9. As way back as 2015, the Supreme Court of India in Shamima Farooqui v. Shahid Khan (2015) 5 SCC 705 had stated: “Sometimes, a plea is advanced by the husband that he does not have the means to pay, for he does not have a job, or his business is not doing well. These are only bald excuses and, in fact, they have no acceptability in law. If the husband is healthy, able bodied and is in a position to support himself, he is under the legal obligation to support his wife, for wife's right to receive maintenance Under Section 125 Code of Criminal Procedure, unless disqualified, is an absolute right” This being the position in law, it is the obligation of the husband to maintain his wife. He cannot be permitted to plead that he is unable to maintain the wife due to financial constraints as long as he is capable of earning.”
10. Hence, we have no hesitation in holding that the Appellant is seeking to create a bogey of being unable to work, even though the Medical Board has opined that the Appellant is not contraindicated to working. And is an adequately qualified individual. In light of the above fact, we cannot allow the Appellant to sit idle, under the guise of depression and old age, just to avoid paying maintenance to the Respondent.
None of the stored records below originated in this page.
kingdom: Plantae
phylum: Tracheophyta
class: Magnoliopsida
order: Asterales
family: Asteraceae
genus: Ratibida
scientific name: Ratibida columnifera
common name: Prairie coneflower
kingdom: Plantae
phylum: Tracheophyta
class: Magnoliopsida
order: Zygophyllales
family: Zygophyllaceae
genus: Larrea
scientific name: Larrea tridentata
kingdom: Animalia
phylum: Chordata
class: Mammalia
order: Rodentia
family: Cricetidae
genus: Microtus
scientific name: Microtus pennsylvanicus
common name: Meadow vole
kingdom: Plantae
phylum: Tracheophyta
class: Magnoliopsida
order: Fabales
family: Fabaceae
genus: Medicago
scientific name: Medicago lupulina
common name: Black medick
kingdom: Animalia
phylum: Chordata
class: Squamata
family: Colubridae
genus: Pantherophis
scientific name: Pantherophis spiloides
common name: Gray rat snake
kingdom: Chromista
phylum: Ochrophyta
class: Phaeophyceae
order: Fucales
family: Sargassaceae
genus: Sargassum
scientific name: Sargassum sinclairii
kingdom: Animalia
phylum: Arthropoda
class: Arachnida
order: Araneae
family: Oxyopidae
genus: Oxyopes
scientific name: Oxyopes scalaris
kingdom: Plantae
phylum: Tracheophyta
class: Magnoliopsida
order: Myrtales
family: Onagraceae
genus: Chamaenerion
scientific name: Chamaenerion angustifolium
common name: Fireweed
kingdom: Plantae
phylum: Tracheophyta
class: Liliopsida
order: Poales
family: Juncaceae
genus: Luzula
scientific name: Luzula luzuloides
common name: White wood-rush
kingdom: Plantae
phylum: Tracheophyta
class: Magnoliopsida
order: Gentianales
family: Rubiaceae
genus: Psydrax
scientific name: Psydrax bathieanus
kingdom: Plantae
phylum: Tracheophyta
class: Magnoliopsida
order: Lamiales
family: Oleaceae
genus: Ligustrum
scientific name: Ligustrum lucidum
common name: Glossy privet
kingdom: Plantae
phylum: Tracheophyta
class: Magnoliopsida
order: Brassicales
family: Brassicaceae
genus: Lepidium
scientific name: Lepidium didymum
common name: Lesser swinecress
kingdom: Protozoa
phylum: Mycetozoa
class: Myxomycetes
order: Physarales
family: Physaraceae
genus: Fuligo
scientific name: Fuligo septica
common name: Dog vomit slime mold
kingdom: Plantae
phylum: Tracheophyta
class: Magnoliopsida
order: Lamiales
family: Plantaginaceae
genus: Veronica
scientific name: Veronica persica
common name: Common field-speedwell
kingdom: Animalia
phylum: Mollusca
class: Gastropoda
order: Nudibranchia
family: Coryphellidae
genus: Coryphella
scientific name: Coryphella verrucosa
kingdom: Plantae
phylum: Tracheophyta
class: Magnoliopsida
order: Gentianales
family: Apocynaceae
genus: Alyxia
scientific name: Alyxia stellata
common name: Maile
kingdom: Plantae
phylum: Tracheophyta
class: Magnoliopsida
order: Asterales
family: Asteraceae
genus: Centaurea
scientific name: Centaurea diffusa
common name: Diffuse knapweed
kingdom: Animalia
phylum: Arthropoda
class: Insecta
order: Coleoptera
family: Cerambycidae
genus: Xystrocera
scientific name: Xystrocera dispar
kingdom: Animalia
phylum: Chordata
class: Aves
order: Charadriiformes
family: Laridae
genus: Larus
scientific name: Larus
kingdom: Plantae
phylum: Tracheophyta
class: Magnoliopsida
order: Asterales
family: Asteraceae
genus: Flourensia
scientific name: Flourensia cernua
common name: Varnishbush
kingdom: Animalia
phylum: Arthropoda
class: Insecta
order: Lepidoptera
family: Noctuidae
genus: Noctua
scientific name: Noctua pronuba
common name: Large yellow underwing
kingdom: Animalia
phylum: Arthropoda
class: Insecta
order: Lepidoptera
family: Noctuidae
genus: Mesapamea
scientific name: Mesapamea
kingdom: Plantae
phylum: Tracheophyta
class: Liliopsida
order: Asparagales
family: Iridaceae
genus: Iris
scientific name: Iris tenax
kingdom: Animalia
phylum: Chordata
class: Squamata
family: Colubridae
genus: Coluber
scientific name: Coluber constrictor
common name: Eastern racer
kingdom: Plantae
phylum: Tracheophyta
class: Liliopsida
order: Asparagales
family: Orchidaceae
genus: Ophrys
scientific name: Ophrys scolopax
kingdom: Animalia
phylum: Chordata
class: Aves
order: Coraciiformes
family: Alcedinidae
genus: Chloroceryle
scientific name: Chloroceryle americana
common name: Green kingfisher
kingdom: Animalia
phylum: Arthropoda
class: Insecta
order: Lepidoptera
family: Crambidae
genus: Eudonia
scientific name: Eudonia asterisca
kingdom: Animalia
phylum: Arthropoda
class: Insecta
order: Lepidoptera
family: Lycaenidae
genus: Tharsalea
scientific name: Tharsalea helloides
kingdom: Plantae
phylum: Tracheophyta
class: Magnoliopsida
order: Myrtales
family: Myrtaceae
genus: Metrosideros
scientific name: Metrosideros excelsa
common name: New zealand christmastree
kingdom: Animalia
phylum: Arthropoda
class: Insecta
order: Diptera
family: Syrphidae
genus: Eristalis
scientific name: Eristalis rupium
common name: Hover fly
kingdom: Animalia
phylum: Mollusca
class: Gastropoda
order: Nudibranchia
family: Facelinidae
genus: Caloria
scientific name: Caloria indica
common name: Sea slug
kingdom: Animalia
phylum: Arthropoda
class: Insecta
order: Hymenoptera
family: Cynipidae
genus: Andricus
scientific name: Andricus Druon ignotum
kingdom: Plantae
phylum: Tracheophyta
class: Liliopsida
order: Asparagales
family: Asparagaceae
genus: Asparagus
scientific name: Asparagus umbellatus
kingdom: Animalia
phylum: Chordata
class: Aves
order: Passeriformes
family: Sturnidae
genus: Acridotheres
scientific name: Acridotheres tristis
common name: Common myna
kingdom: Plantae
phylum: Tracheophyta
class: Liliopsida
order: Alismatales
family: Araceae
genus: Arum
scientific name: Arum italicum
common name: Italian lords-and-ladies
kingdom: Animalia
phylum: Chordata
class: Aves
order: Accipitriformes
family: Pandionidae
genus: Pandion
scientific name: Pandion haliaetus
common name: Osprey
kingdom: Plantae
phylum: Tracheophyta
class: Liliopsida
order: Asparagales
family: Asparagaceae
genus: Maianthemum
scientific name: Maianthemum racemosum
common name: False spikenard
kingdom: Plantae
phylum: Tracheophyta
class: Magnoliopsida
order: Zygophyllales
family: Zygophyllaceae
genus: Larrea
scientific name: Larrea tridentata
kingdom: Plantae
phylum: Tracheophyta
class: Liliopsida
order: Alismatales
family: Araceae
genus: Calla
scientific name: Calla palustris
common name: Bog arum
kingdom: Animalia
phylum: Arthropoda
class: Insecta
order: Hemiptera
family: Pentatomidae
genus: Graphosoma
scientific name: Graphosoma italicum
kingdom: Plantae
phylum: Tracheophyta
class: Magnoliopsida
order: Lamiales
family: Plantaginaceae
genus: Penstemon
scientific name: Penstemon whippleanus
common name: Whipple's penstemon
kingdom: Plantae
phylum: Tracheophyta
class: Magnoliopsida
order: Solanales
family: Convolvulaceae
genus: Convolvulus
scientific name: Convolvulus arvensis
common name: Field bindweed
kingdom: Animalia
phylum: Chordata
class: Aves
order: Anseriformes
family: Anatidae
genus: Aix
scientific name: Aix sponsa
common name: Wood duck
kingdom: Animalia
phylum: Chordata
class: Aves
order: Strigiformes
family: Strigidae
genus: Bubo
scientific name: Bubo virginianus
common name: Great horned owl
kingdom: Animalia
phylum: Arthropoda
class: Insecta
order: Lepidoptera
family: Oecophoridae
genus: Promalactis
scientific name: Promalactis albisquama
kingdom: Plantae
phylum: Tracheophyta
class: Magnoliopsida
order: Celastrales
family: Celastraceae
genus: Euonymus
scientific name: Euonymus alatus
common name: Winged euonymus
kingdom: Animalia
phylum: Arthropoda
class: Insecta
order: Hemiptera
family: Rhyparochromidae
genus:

11. Thus, this court cannot accept the ipse dixit of the Appellant that he is unable to work and cannot get employment anywhere. The Appellant is qualified, competent and can indeed generate revenue and income, for both himself and his wife, but on account of evading maintenance proceedings, is choosing not to work. We cannot allow the Appellant, from his duty as a husband to shirk away his responsibility of maintaining his wife.
12. In this view of the matter, we find that the Appellant before us is well qualified, able-bodied and was employed until the maintenance proceedings commenced. The Appellant, despite the findings of the Medical Board, is choosing to remain idle for no apparent reason. If the petition of the Appellant is allowed in such cases, it will lead to a large population of self-made, lazy idles just so they can avoid paying adequate maintenance to their spouses. This will not only go against the aim of Section 24 of the Hindu Marriage Act, but also against the constitution and welfare of the society at large.
13. The Family Court has discussed and appreciated the evidence before it and we find no perversity in their order. In the entire gamut, the amount of Rs. 15,000/- awarded by the Family Court is neither excessive nor arbitrary and is based on a correct appreciation of facts and law.
14. Thus, we find no infirmity in the impugned order dated 26.07.2021 and the present appeal is dismissed being devoid of merits.